…Отныне долг молчания не связывал меня, я был уполномочен свыше, и в придачу
необозримый архив открывал мне свои недра.
Сомнений не оставалось: даже если бы моя доселе проделанная работа не
растеклась в орнаменты, мне все равно пришлось бы сызнова начинать, сызнова
обосновывать, сызнова строить целое… Нескончаемые, исполинские, на километры
растянувшиеся собрания карточек, которые располагались на всех этих столах,
терявшихся где-то в туманной дали, должны были обеспечить ответ на любой вопрос.
Для начала я счел за лучшее подвергнуть каталог нескольким экспериментальным
пробам, ведь мне еще предстояло выучиться обращению с этим неимоверным
аппаратом.

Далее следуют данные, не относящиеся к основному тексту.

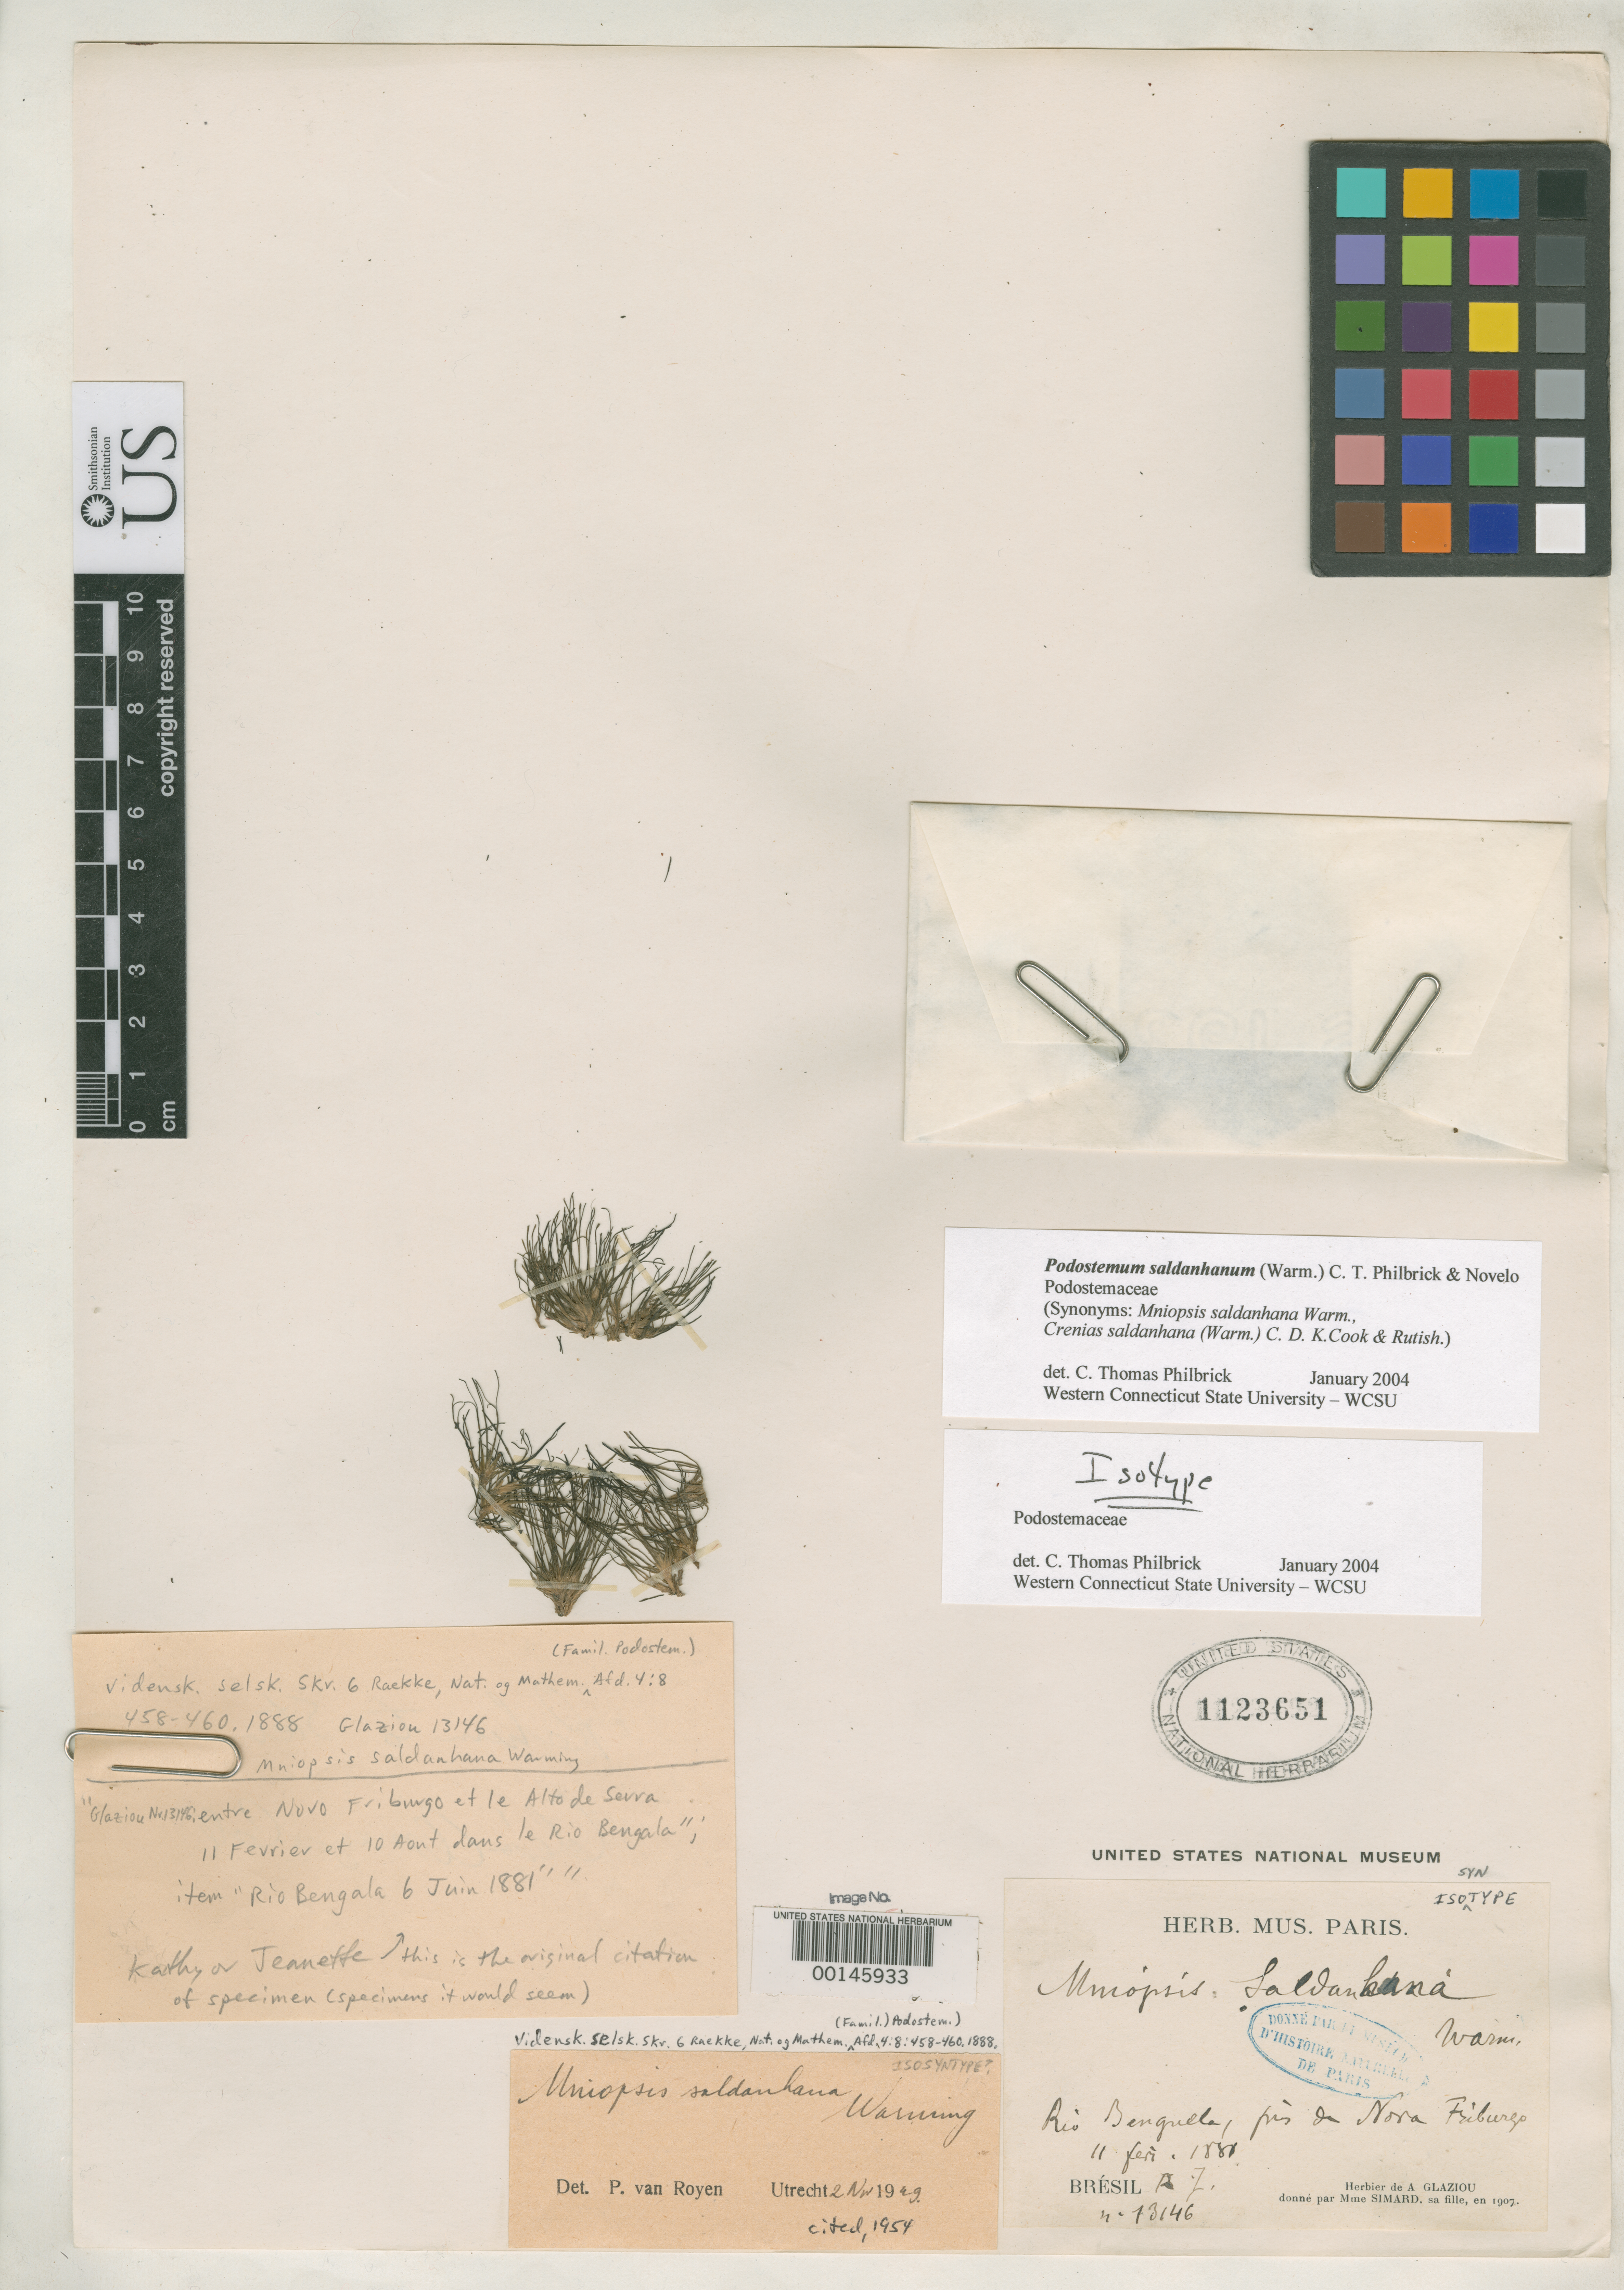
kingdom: Plantae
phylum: Tracheophyta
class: Magnoliopsida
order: Malpighiales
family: Podostemaceae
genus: Mniopsis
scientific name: Mniopsis saldanhana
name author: Warm.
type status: Isosyntype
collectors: A. F. M. Glaziou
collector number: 13146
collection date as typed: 11 Feb 1881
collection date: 1881-02-11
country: Brazil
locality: Rio Bengala, pris da Nova Friburgo.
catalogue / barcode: US 1123651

Естественно, первое, поиски чего я предпринял, была хартия Братства.
"Хартия Братства, – сообщила каталожная карточка, – смотри отделение
"Хризостом", цикл V, строфа 39, 8". Все было верно, и отделение, и цикл, и
строфа отыскались будто сами собой, архив содержался в самом восхитительном
порядке. И вот я уже держал в руках хартию. Что она, может статься, окажется для
меня не столь уж удобочитаемой – с этой перспективой мне еще надо было
свыкнуться. Но дело обстояло так, что я ее вовсе не мог прочесть. Она была
написана, как мне показалось, греческими буквами, а по-гречески я кое-как
понимал; но отчасти это было очень старинное, диковинное письмо, знаки которого
при всей своей кажущейся четкости оставались для меня почти сплошь невнятными,
отчасти сам текст, по-видимому, был составлен на каком-то диалекте или на тайном
наречии адептов, так что мне лишь изредка удавалось разобрать то одно, то другое
слово, да и то окольными путями догадок и аналогий. Но я все еще не был
окончательно обескуражен. Пусть смысл хартии оставался для меня непроницаемым –
от письмен ее передо мной ярко возникали воспоминания давней поры, я до
осязаемости отчетливо видел старого моего друга Лонгуса, как он некогда в ночном
саду чертил греческие и еврейские письмена, и начертания эти уходили в ночь,
оборачиваясь птицами, змеями и драконами.